Il y a quelques années, j’ai reçu à la maison pour la première fois une connaissance. Sa première réaction en entrant fut : « On dirait une maison de blanc vivant en Afrique ». Dans ma quête d’en savoir plus, elle renchérit avec ceci : « C’est parce que votre aménagement intérieur est fait de meubles et d’objets locaux. Chez les Africains en principe, on voit toujours ce qui est importé ».
Ce type de réflexion est révélateur de l’image que se font beaucoup de Béninois et d’Africains sur le concept du « Consommer Local ». Par la force des choses, les Africains, surtout ceux de la classe moyenne pensent que leur statut social rime avec la quantité des produits importés qu’ils se sentent obligés de consommer.
Le sujet du « Consommer Local» est un long débat qui touche notre être au plus profond depuis plusieurs générations. L’aliénation de la mentalité de certaines couches sociales montre que le problème est profond et nécessite un changement de paradigme.
Avant de continuer, je propose un petit exercice et je compte sur vous pour jouer le jeu. Prenez une pause rapide de deux minutes. Si vous lisez cette chronique au bureau ou à la maison, regardez autour de vous et faites le compte des produits importés et de ceux fabriqués localement.
Regardez vos meubles, rideaux, votre habillement, votre coiffure si vous êtes une femme, le type de musique ou l’émission télévisée que vous suivez en ce moment. Rappelez-vous les produits utilisés ce matin dans votre salle de bain…
Il y a quelques mois, j’ai fait une chronique sur Rfi sur les goûters du Bénin. Un des commentaires les plus hilarants fut celui d’une dame qui disait que je donnais de la nourriture de «pauvre » à mes enfants parce que je leur donnais essentiellement des goûters traditionnels et locaux.
Qui nous a fait croire que consommer local était un signe de pauvreté ? Qui nous a convaincus qu’un bon petit déjeuner est celui qui consisterait à avoir absolument du lait, du chocolat, des céréales, de la confiture, du beurre, du jus de fruits, des viennoiseries et du pain, etc comme en Occident…?
L’importé n’est pas la qualité
Dévaloriser ainsi nos produits locaux est pour moi un signe d’ignorance parce que beaucoup de ces produits n’ont rien à envier en termes de qualité nutritive et gustative à certains qui viennent d’ailleurs.

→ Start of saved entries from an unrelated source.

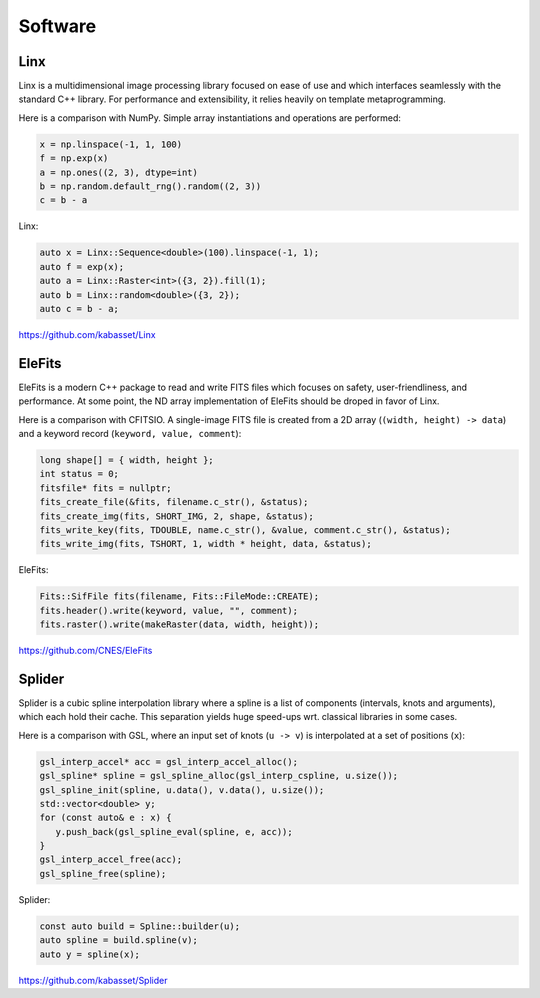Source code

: Software
========

.. image:: https://raw.githubusercontent.com/kabasset/Linx/develop/doc/diagrams/logo_square.svg
   :alt: Linx
   :width: 20%
   :align: right
   :target: https://github.com/kabasset/Linx

Linx
----

Linx is a multidimensional image processing library focused on ease of use and which interfaces seamlessly with the standard C++ library.
For performance and extensibility, it relies heavily on template metaprogramming.

Here is a comparison with NumPy.
Simple array instantiations and operations are performed:

.. code-block:: py

   x = np.linspace(-1, 1, 100)
   f = np.exp(x)
   a = np.ones((2, 3), dtype=int)
   b = np.random.default_rng().random((2, 3))
   c = b - a

Linx:

.. code-block:: cpp

   auto x = Linx::Sequence<double>(100).linspace(-1, 1);
   auto f = exp(x);
   auto a = Linx::Raster<int>({3, 2}).fill(1);
   auto b = Linx::random<double>({3, 2});
   auto c = b - a;

https://github.com/kabasset/Linx


.. image:: https://raw.githubusercontent.com/CNES/EleFits/develop/doc/diagrams/out/elefits_square.svg
   :alt: EleFits
   :width: 20%
   :align: right
   :target: https://github.com/CNES/EleFits

EleFits
-------

EleFits is a modern C++ package to read and write FITS files which focuses on safety, user-friendliness, and performance.
At some point, the ND array implementation of EleFits should be droped in favor of Linx.

Here is a comparison with CFITSIO.
A single-image FITS file is created from a 2D array (``(width, height) -> data``) and a keyword record (``keyword, value, comment``):

.. code-block:: cpp

   long shape[] = { width, height };
   int status = 0;
   fitsfile* fits = nullptr;
   fits_create_file(&fits, filename.c_str(), &status);
   fits_create_img(fits, SHORT_IMG, 2, shape, &status);
   fits_write_key(fits, TDOUBLE, name.c_str(), &value, comment.c_str(), &status);
   fits_write_img(fits, TSHORT, 1, width * height, data, &status);

EleFits:

.. code-block:: cpp

   Fits::SifFile fits(filename, Fits::FileMode::CREATE);
   fits.header().write(keyword, value, "", comment);
   fits.raster().write(makeRaster(data, width, height));

https://github.com/CNES/EleFits


.. image:: https://raw.githubusercontent.com/kabasset/Splider/develop/doc/diagrams/logo_square.svg
   :alt: Splider
   :width: 20%
   :align: right
   :target: https://github.com/kabasset/Splider

Splider
-------

Splider is a cubic spline interpolation library where a spline is a list of components (intervals, knots and arguments), which each hold their cache.
This separation yields huge speed-ups wrt. classical libraries in some cases.

Here is a comparison with GSL, where an input set of knots (``u -> v``) is interpolated at a set of positions (``x``):

.. code-block:: cpp

   gsl_interp_accel* acc = gsl_interp_accel_alloc();
   gsl_spline* spline = gsl_spline_alloc(gsl_interp_cspline, u.size());
   gsl_spline_init(spline, u.data(), v.data(), u.size());
   std::vector<double> y;
   for (const auto& e : x) {
      y.push_back(gsl_spline_eval(spline, e, acc));
   }
   gsl_interp_accel_free(acc);
   gsl_spline_free(spline);

Splider:

.. code-block:: cpp

   const auto build = Spline::builder(u);
   auto spline = build.spline(v);
   auto y = spline(x);

https://github.com/kabasset/Splider
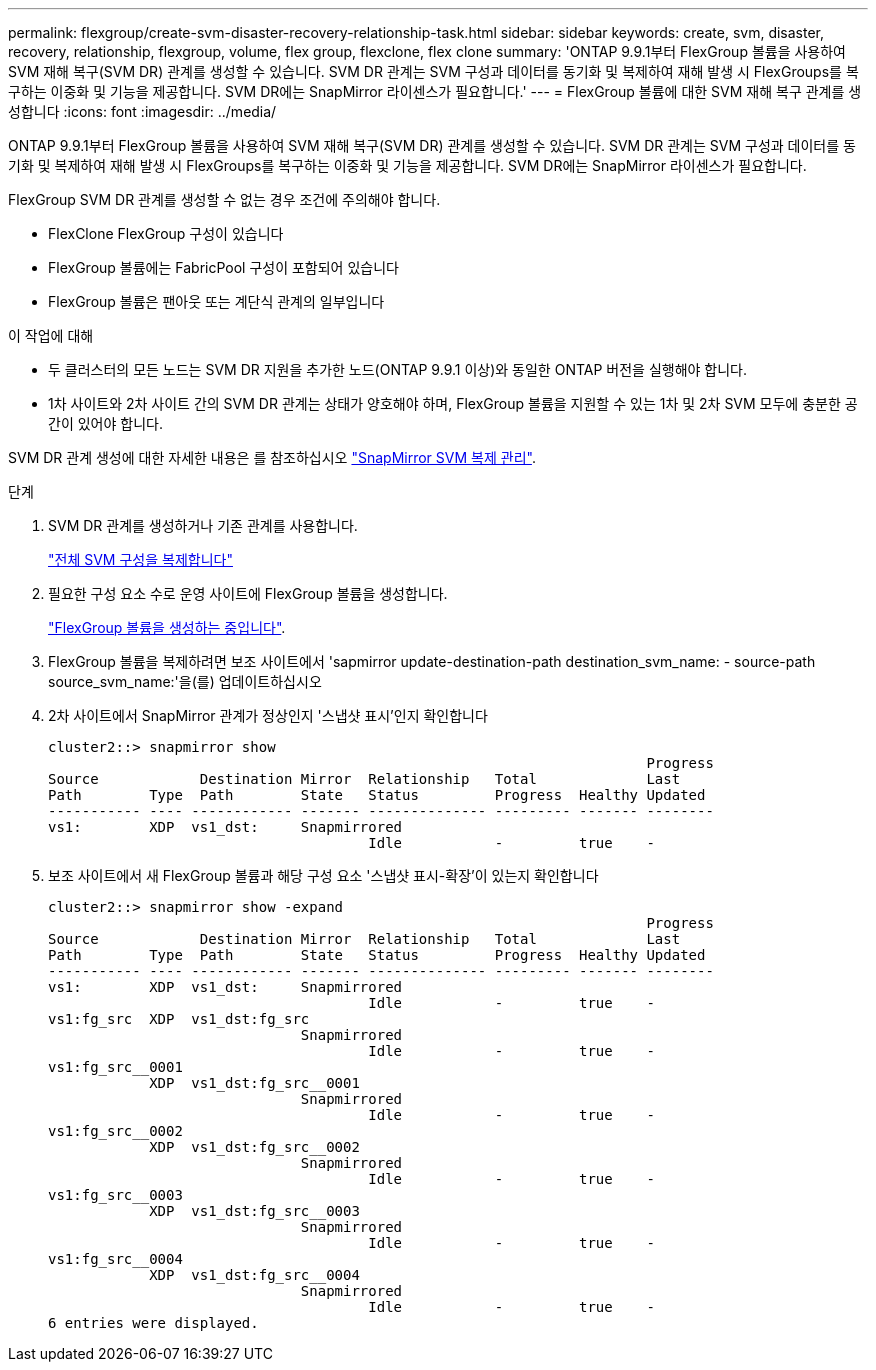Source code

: ---
permalink: flexgroup/create-svm-disaster-recovery-relationship-task.html 
sidebar: sidebar 
keywords: create, svm, disaster, recovery, relationship, flexgroup, volume, flex group, flexclone, flex clone 
summary: 'ONTAP 9.9.1부터 FlexGroup 볼륨을 사용하여 SVM 재해 복구(SVM DR) 관계를 생성할 수 있습니다. SVM DR 관계는 SVM 구성과 데이터를 동기화 및 복제하여 재해 발생 시 FlexGroups를 복구하는 이중화 및 기능을 제공합니다. SVM DR에는 SnapMirror 라이센스가 필요합니다.' 
---
= FlexGroup 볼륨에 대한 SVM 재해 복구 관계를 생성합니다
:icons: font
:imagesdir: ../media/


[role="lead"]
ONTAP 9.9.1부터 FlexGroup 볼륨을 사용하여 SVM 재해 복구(SVM DR) 관계를 생성할 수 있습니다. SVM DR 관계는 SVM 구성과 데이터를 동기화 및 복제하여 재해 발생 시 FlexGroups를 복구하는 이중화 및 기능을 제공합니다. SVM DR에는 SnapMirror 라이센스가 필요합니다.

FlexGroup SVM DR 관계를 생성할 수 없는 경우 조건에 주의해야 합니다.

* FlexClone FlexGroup 구성이 있습니다
* FlexGroup 볼륨에는 FabricPool 구성이 포함되어 있습니다
* FlexGroup 볼륨은 팬아웃 또는 계단식 관계의 일부입니다


.이 작업에 대해
* 두 클러스터의 모든 노드는 SVM DR 지원을 추가한 노드(ONTAP 9.9.1 이상)와 동일한 ONTAP 버전을 실행해야 합니다.
* 1차 사이트와 2차 사이트 간의 SVM DR 관계는 상태가 양호해야 하며, FlexGroup 볼륨을 지원할 수 있는 1차 및 2차 SVM 모두에 충분한 공간이 있어야 합니다.


SVM DR 관계 생성에 대한 자세한 내용은 를 참조하십시오 https://docs.netapp.com/us-en/ontap/data-protection/snapmirror-svm-replication-workflow-concept.html["SnapMirror SVM 복제 관리"].

.단계
. SVM DR 관계를 생성하거나 기존 관계를 사용합니다.
+
https://docs.netapp.com/us-en/ontap/data-protection/replicate-entire-svm-config-task.html["전체 SVM 구성을 복제합니다"]

. 필요한 구성 요소 수로 운영 사이트에 FlexGroup 볼륨을 생성합니다.
+
link:create-task.html["FlexGroup 볼륨을 생성하는 중입니다"].

. FlexGroup 볼륨을 복제하려면 보조 사이트에서 'sapmirror update-destination-path destination_svm_name: - source-path source_svm_name:'을(를) 업데이트하십시오
. 2차 사이트에서 SnapMirror 관계가 정상인지 '스냅샷 표시'인지 확인합니다
+
[listing]
----
cluster2::> snapmirror show
                                                                       Progress
Source            Destination Mirror  Relationship   Total             Last
Path        Type  Path        State   Status         Progress  Healthy Updated
----------- ---- ------------ ------- -------------- --------- ------- --------
vs1:        XDP  vs1_dst:     Snapmirrored
                                      Idle           -         true    -
----
. 보조 사이트에서 새 FlexGroup 볼륨과 해당 구성 요소 '스냅샷 표시-확장'이 있는지 확인합니다
+
[listing]
----
cluster2::> snapmirror show -expand
                                                                       Progress
Source            Destination Mirror  Relationship   Total             Last
Path        Type  Path        State   Status         Progress  Healthy Updated
----------- ---- ------------ ------- -------------- --------- ------- --------
vs1:        XDP  vs1_dst:     Snapmirrored
                                      Idle           -         true    -
vs1:fg_src  XDP  vs1_dst:fg_src
                              Snapmirrored
                                      Idle           -         true    -
vs1:fg_src__0001
            XDP  vs1_dst:fg_src__0001
                              Snapmirrored
                                      Idle           -         true    -
vs1:fg_src__0002
            XDP  vs1_dst:fg_src__0002
                              Snapmirrored
                                      Idle           -         true    -
vs1:fg_src__0003
            XDP  vs1_dst:fg_src__0003
                              Snapmirrored
                                      Idle           -         true    -
vs1:fg_src__0004
            XDP  vs1_dst:fg_src__0004
                              Snapmirrored
                                      Idle           -         true    -
6 entries were displayed.
----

Consommer local, bien au-delà du patriotisme économique, devrait être un symbole fort de fierté et d’identité nationale.
Je reconnais qu’il reste encore beaucoup à faire au niveau de la qualité du packaging, des délais de livraison, de la communication, de l’accessibilité, des coûts. Il est clair que nos braves artisans devraient travailler davantage sur l’attrait et la compétitivité de leurs produits. Aujourd’hui, les consommateurs éclairés que nous sommes ont des exigences et n’achèteront pas seulement pour se dire qu’ils consomment local.
Quand je travaillais au Nigeria et au Ghana, j’étais toujours sidérée par l’attachement de la classe huppée à manger essentiellement et avec grande fierté de la nourriture locale dans les hôtels ou restaurants de grand standing. Dans la plupart des pays francophones, la donne est malheureusement toute autre. Autant le « consommer local » ne veut pas systématiquement dire que c’est bon, autant l’importé ne garantit en rien la qualité.
Consommer importé, c’est participer au développement de l’économie des autres parce que 80 % du coût d’achat du produit importé retournera à l’extérieur. A chaque fois que vous devez faire un achat, posez-vous la question de savoir si son équivalent n’existe pas en produit local. Et croyez-moi, nous avons d’excellents produits locaux. Au niveau alimentaire par exemple, nous avons d’excellents produits à valeur nutritive beaucoup plus riche que le produit ultra transformé acheté dans les supermarchés avec lequel nous nous gavons et détruisons parfois notre santé.
Pour chaque produit local que vous achetez, imaginez juste le nombre de personnes que vous faites vivre derrière. Mangeons donc Béninois, meublons nos maisons et bureaux Béninois, habillons nous Béninois, offrons des cadeaux Béninois, bref, exprimons notre préférence nationale dans tous nos actes d’achat.
Consommer local, c’est permettre à notre économie de se développer. Consommer local, c’est perpétuer nos traditions. Consommer local, c’est pousser nos artisans à s’améliorer. Consommer local, c’est vivre fièrement notre identité.